Weighing more than 98 tonnes in total, the chamber was transported in sections on 6 lorries accompanied by 6 police outriders and 5 support vehicles. The convoy from Portsmouth Harbour to Harwell Campus was one of the largest single road movements the UK has ever seen.

Each of the 8m diameter sections then had to be lifted into place and carefully positioned in order to be sealed perfectly later in the year. The final walls of the building will now be constructed around the chamber.

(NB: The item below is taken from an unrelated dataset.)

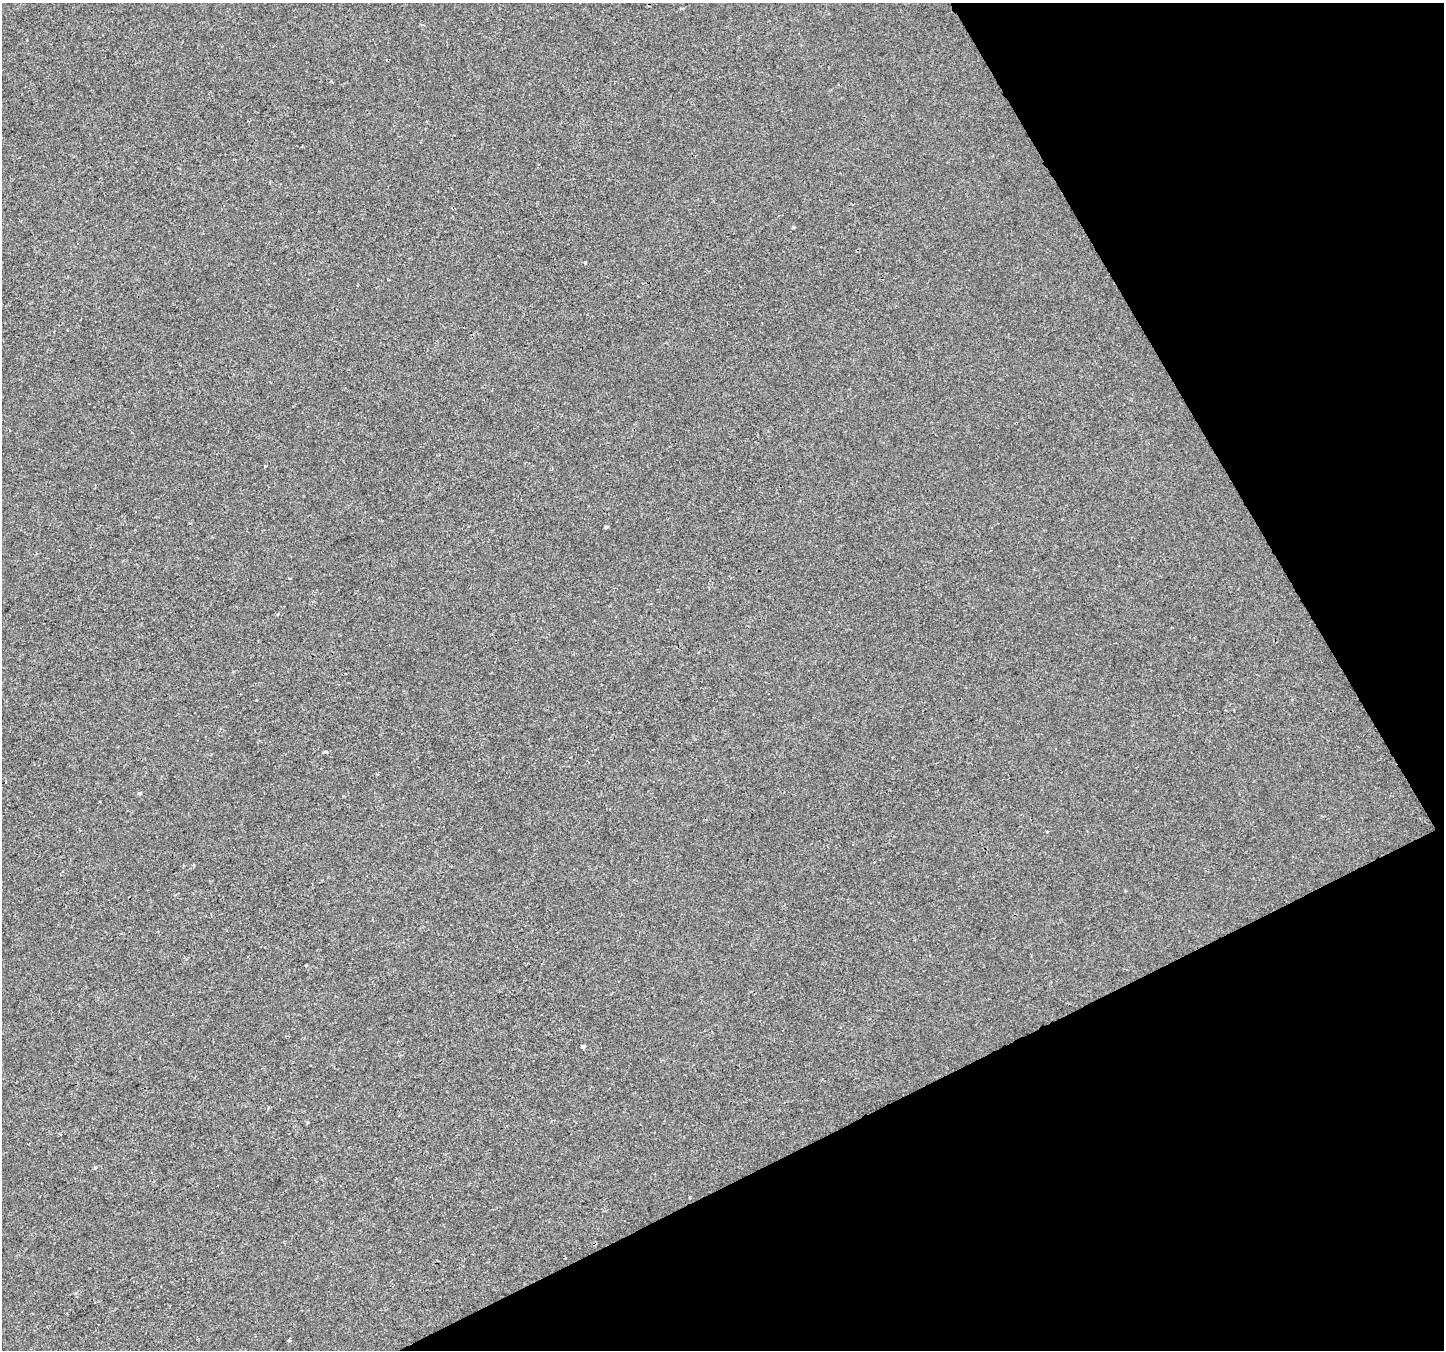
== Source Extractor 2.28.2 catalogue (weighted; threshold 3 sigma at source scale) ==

Sean Stewart, STFC’s National Satellite Test Facility Project Manager said: “The installation of the large space test chamber would have been an extraordinary endeavour at the best of times. In the current challenging circumstances, the team worked tirelessly through lockdown, first in Italy and then in the UK, to get the space test chamber into place. The final walls will now go up around the chamber and once complete, the National Satellite Test Facility will play a key role in securing end-to-end capability to build, test and launch satellites from the UK.”

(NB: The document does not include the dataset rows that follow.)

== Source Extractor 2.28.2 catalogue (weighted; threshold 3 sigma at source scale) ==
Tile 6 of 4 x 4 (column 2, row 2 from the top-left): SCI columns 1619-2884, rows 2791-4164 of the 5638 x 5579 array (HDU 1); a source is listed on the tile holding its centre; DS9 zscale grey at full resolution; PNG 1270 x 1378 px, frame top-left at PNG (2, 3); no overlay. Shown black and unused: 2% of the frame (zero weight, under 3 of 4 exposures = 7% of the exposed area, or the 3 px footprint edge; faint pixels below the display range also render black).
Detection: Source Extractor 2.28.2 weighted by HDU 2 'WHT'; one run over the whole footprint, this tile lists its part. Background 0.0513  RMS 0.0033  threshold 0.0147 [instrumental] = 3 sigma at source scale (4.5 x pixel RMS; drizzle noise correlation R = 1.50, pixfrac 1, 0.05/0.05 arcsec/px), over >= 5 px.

Alongside the space test chamber, the National Satellite Test Facility will also offer vibration and pyro-shock equipment, electromagnetic compatibility (EMC) and antenna measurement system and acoustic testing. Construction will be complete in 2021 and operational from 2022. It builds on the existing suite of environmental test facilities and expertise at RAL Space which include a further 10 space test chambers ranging from just 1m in diameter to 5m diameter.

Science Minister Amanda Solloway said: “The UK is a world-leader in space technology and this impressive new chamber, backed by government funding, will significantly bolster our satellite testing capabilities.

“Importantly, it will ensure that our space industry has the first-class facilities they need to test large, complex spacecraft as we work towards the UK’s first satellite launch.”

Dr Graham Turnock, Chief Executive of the UK Space Agency, said: “The installation of the state of the art satellite test chamber is a huge boost for the UK space sector and demonstrates our commitment to strengthening the UK’s national space capabilities. The National Satellite Test Facility will make UK industry more competitive when bidding for national and international contracts and encourage new businesses to come here from all over the world.”

The National Satellite Test Facility has been funded by the Department for Business, Energy and Industrial Strategy as part of the Industrial Strategy Challenge Fund.